The weather workshop hosted by the Northern Tablelands Local Land Services and Bureau of Meteorology was an eye-opener. There was no word on when the drought will break, but there was a honest conversation on the value of weather predictions and warnings on how they should be interpreted.
Luke Shelley from the BOM's new Agriculture Group is currently doing the rounds of the Northern Tablelands, sharing weather insights but also keen to develop his role as a bridge between BOM scientists and users of its weather information.
Seeking feedback on how the information can be made more accessible, he took on board a suggestion that users be able to create their own dashboard profile on the BOM website, to automatically curate the location-based information that is relevant to their operations.
As he said there's masses of information available, but much of it is in science-speak and easily misinterpreted by the layperson. Mr Shelley put up an example of a district forecast that predicted possible rainfall of 15-30mm that day, coupled with a 100 per cent chance of rain.
Most people seeing that would anticipate at least 15 mm of rain. He's been waylaid in the past by farmers who said they'd been on the tractor all night planting in anticipation of the predicted rain, only to have 'bugger all' fall.
He said the two pieces of information are independent. The 100 per cent chance of rain actually means the bureau would expect a weather station in the district to register rain, but only 0.2 mm needs to fall to trigger that.
In this example there's a 50 per cent chance of receiving 15mm (or not), and a 25 per cent chance of receiving 30mm.
Mr Shelley also said concerns that the nearest weather forecast may be shown for a centre some distance away are unfounded. He explained that while the computer algorithm draws in data from weather stations it uses a grid basis to produce a forecast for ever six kilometres. Of course there are variations within the grid cells so he advised users to monitor the discrepancy between the forecast and their onsite readings, to relate forecasts to their position.
And when it comes to forecasts, he said the accuracy of predictions more than three or four days out drops off sharply, as ultimately there are weather elements in the atmosphere that can't be predicted a number of days out.
"Three days out is a forecast, seven days out is a guide, three months out there's little reliability."
Although many weather apps offer 28-day rainfall predictions the BOM does not, as it feels it can't provide that information with an acceptable degree of accuracy.
Mr Shelley advised app subscribers to 'check under the hood' to see where their app's weather data and interpretation are coming from. Some use BOM information, some put their own interpretation on the data, while others share predictions that are entirely computer-generated with no human intervention.
He suggested the easiest way to access local weather forecasts is via www.bom.gov.au/meteye/. It allows users to enter their location (even by latitude and longitude) and then drill down to three-hourly forecasts, handy for planning activities throughout the day.
The three-month climate outlooks are also often misinterpreted. They map out the chance of exceeding median rainfall. In Tenterfield's case the BOM says the district has a 25 per cent chance of receiving its average rainfall over winter (Mr Shelley said the term 'average' is interchangeable with 'median' in this context), not that it will receive 25 per cent of its average winter rainfall.
Arguably a more useful graph he produced shows Tenterfield with a 95 per cent chance of receiving 25mm over the period, 75 per cent chance of 50mm, 30 per cent chance of receiving 100mm etc, which may be a more useful tool on which to base farming decisions.

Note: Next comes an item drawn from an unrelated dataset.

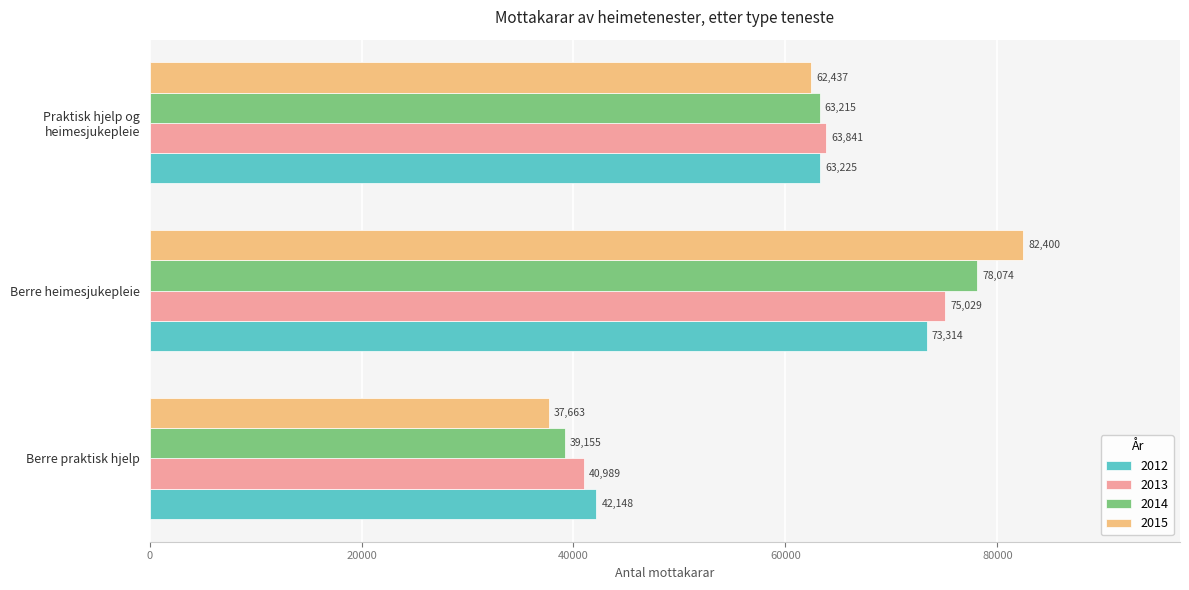

What are all the series names shown in the legend?

2012, 2013, 2014, 2015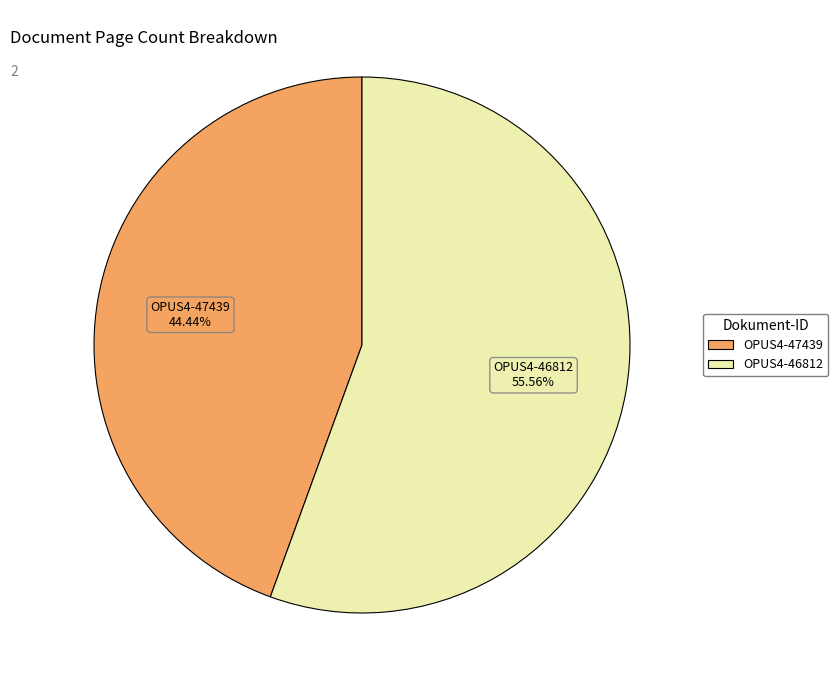

To the nearest percent, what is the combined percentage of OPUS4-47439 and OPUS4-46812?

100%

Mr Shelley said don't look at the seasonal outlook map and say 'it's going to be dry', but if you're planning to buy livestock on the prospect of decent rain, in this case you're going against the odds.
Furthermore if you need 200mm over the the next three months for sufficient soil moisture for a spring planting, he said "you're probably kidding yourself."

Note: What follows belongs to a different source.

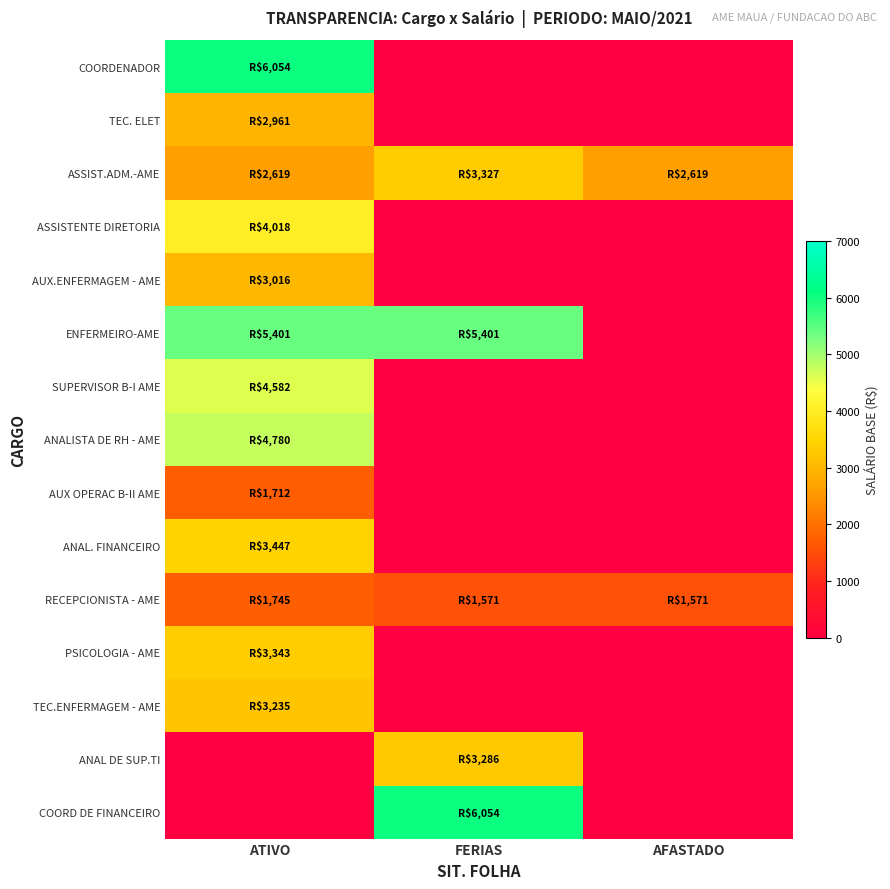

Which label corresponds to the smallest value in the chart?

FERIAS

A new BOM tool modeling soil moisture is in the pipeline, due by the beginning of 2020.
Furthermore stronger weather patterns lead to better forecasts, so the models perform better at different times of the year and this is termed 'skill'.

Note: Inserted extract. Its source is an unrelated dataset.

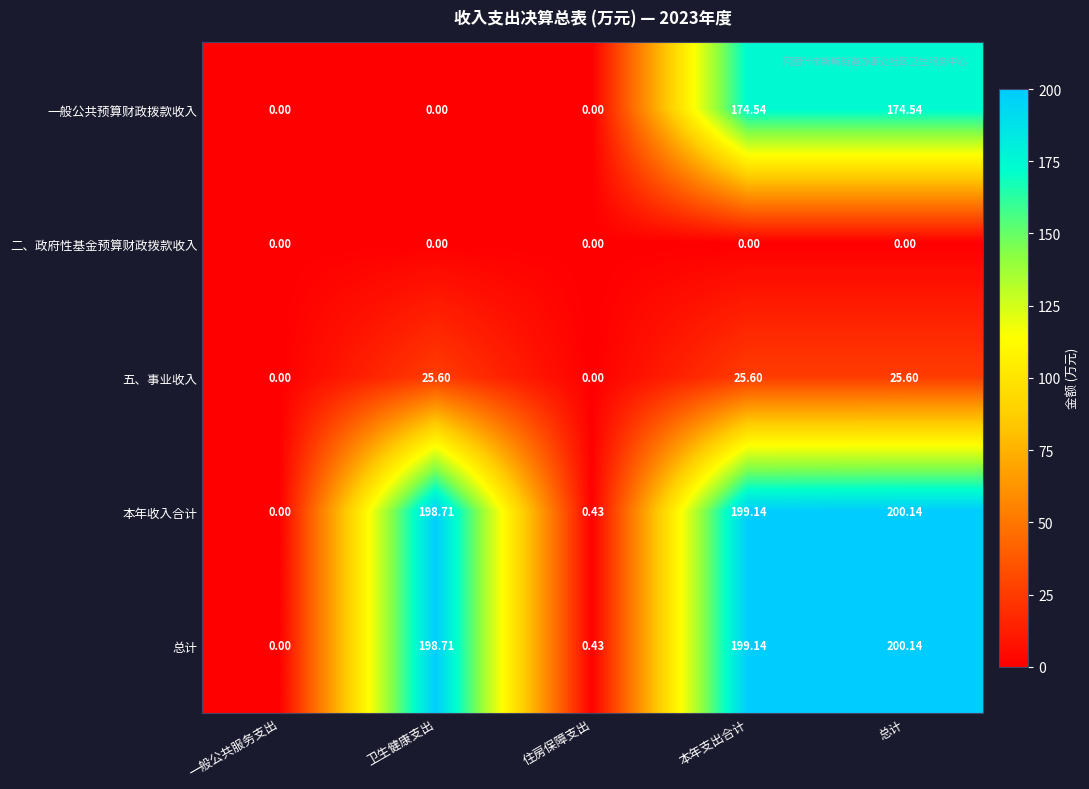

At which label does 本年收入合计 first exceed 198?

卫生健康支出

Models have to be better than flipping a coin.Luke Shelley
"Models have to be better than flipping a coin," Mr Shelley said.
How much better they are is gauged by the accuracy rating. At this time of year, predictions have a 55-65 per cent accuracy, so 5-10 per cent better than flipping a coin.
"It's not the best thing in the world, but it's the best we've got," he said.
As a bridge between users and the bureau, Mr Shelley said his Agriculture Group may need to temper enthusiasm for big, data-intense websites that users with poor internet connections may have trouble accessing, although he liked the dashboard idea.
He said we'd see more changes over coming years in how the bureau presents information, making it more location-based than data-based. As for the forecasts themselves, however, he doesn't anticipate any advances for decades.
"Everyone wants a perfect forecast, but then everyone has it," he said.
This would eliminate weather risk across an industry, aligning market forces to a level playing field.
He instead advised informed risk takers operating in a climate of uncertainty to use that imperfection to their advantage.
He also said with considerations like stock on hand, market prices, available soil moisture, etc, if the seasonal outlook is the first thing someone is looking at to make a farming decision, that's about 10 steps too high.